• [SHORT TASK]
Copy the material below verbatim, starting at the line containing "genus: Streptopelia" and ending at the line containing "family: Umbilicariaceae", with both of those lines included.

• [ENTRIES PROVIDED]
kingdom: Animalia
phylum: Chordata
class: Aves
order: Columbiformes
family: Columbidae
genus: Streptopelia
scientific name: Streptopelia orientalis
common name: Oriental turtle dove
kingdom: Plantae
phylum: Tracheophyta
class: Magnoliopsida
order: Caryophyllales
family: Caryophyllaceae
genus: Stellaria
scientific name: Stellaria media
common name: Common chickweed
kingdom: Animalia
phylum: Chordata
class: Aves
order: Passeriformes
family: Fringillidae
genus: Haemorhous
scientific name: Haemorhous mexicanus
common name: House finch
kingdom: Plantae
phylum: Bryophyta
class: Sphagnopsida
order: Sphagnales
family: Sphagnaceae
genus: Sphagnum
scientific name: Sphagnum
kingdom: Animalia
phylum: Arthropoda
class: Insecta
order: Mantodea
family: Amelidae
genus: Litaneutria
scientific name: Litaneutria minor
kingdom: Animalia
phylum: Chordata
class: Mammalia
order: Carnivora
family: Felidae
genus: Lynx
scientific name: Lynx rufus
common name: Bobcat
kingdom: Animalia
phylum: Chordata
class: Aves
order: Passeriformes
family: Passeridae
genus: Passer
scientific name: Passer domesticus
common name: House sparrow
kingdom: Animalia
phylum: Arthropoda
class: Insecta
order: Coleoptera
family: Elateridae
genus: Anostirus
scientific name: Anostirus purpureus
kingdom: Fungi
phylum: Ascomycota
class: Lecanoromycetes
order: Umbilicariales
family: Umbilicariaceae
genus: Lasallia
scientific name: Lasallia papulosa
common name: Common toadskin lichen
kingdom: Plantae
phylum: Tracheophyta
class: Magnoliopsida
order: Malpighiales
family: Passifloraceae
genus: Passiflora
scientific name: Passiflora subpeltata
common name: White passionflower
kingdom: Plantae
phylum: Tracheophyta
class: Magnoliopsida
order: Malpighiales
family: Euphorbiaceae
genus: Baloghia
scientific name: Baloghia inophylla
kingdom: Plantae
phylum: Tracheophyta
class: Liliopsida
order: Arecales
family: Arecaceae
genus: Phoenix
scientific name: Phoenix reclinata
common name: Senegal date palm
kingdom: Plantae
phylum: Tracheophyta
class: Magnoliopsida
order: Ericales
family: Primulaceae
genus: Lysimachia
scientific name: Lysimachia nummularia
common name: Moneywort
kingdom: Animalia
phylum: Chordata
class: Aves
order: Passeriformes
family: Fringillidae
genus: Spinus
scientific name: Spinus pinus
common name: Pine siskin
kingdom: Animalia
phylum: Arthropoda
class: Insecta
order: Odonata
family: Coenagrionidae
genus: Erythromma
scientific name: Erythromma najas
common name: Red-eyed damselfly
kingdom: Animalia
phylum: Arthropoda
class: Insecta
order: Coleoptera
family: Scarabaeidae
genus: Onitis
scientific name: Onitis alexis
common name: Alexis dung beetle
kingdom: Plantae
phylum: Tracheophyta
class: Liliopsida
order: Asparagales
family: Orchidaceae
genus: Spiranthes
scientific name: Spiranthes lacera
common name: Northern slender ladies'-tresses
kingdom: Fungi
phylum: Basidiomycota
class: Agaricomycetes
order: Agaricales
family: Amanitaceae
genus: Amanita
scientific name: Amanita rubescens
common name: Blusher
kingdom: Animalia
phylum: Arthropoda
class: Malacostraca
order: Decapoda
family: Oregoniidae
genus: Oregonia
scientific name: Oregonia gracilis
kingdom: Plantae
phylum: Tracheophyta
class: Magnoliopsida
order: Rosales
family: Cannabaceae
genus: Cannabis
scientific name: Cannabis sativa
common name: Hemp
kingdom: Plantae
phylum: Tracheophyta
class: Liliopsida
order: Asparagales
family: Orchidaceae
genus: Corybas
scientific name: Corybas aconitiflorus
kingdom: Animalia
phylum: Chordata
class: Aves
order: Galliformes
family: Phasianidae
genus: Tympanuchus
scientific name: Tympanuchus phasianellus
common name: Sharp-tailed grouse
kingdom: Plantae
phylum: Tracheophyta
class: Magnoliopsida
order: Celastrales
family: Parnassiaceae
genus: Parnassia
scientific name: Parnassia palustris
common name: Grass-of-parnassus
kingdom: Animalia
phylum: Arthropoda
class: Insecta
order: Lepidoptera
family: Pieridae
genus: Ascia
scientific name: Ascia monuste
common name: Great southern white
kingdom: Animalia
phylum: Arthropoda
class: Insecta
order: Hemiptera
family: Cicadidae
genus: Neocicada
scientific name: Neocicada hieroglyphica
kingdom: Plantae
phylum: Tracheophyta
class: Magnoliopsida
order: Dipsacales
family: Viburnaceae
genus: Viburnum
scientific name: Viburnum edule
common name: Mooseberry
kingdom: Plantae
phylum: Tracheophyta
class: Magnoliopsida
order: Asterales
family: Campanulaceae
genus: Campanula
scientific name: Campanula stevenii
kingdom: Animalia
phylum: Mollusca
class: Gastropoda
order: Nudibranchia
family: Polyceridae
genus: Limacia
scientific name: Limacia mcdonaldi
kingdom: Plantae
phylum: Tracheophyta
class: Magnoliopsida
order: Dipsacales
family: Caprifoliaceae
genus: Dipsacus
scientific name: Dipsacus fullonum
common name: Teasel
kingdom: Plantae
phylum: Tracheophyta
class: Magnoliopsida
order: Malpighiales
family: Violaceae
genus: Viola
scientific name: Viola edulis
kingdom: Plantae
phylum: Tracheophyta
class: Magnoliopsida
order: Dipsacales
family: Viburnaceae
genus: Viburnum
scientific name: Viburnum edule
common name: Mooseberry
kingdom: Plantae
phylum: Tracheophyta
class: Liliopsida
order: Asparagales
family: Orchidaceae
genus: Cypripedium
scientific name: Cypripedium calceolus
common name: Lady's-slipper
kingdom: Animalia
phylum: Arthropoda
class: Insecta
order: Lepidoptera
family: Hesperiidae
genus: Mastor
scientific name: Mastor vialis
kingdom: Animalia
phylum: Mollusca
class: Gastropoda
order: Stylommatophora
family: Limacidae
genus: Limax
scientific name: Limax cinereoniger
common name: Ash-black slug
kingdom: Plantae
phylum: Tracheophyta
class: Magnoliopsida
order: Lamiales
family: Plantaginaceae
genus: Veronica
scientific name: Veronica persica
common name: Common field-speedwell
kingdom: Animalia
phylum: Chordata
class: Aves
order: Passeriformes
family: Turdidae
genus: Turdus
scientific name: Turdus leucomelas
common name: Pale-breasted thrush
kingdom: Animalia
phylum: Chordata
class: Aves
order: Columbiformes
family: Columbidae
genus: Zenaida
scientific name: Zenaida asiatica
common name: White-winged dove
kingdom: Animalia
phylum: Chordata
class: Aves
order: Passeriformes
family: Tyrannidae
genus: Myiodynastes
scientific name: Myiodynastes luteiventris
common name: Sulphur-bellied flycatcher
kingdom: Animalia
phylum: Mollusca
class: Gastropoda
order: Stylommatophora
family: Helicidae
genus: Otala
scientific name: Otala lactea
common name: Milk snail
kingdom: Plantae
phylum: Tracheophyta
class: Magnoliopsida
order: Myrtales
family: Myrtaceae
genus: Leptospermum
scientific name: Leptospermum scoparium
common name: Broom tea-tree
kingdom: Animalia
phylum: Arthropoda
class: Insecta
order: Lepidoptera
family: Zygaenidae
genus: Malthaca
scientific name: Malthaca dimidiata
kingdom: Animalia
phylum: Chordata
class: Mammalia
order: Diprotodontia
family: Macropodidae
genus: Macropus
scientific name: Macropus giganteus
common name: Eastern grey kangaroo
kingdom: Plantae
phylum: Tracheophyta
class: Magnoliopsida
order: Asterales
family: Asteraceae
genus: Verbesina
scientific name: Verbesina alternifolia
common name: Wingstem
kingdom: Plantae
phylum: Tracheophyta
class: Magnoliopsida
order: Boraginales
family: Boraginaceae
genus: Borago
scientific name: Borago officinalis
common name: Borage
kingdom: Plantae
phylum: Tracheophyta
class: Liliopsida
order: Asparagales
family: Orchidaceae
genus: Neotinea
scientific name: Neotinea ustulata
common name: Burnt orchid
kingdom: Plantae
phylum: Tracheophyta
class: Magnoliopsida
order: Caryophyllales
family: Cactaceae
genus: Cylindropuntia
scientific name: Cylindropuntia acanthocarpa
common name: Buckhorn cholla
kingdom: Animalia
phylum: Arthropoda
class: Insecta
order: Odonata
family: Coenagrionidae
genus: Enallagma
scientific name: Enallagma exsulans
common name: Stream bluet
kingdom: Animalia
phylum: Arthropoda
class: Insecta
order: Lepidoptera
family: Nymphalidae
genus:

• [FINISHED TASK]
genus: Streptopelia
scientific name: Streptopelia orientalis
common name: Oriental turtle dove
kingdom: Plantae
phylum: Tracheophyta
class: Magnoliopsida
order: Caryophyllales
family: Caryophyllaceae
genus: Stellaria
scientific name: Stellaria media
common name: Common chickweed
kingdom: Animalia
phylum: Chordata
class: Aves
order: Passeriformes
family: Fringillidae
genus: Haemorhous
scientific name: Haemorhous mexicanus
common name: House finch
kingdom: Plantae
phylum: Bryophyta
class: Sphagnopsida
order: Sphagnales
family: Sphagnaceae
genus: Sphagnum
scientific name: Sphagnum
kingdom: Animalia
phylum: Arthropoda
class: Insecta
order: Mantodea
family: Amelidae
genus: Litaneutria
scientific name: Litaneutria minor
kingdom: Animalia
phylum: Chordata
class: Mammalia
order: Carnivora
family: Felidae
genus: Lynx
scientific name: Lynx rufus
common name: Bobcat
kingdom: Animalia
phylum: Chordata
class: Aves
order: Passeriformes
family: Passeridae
genus: Passer
scientific name: Passer domesticus
common name: House sparrow
kingdom: Animalia
phylum: Arthropoda
class: Insecta
order: Coleoptera
family: Elateridae
genus: Anostirus
scientific name: Anostirus purpureus
kingdom: Fungi
phylum: Ascomycota
class: Lecanoromycetes
order: Umbilicariales
family: Umbilicariaceae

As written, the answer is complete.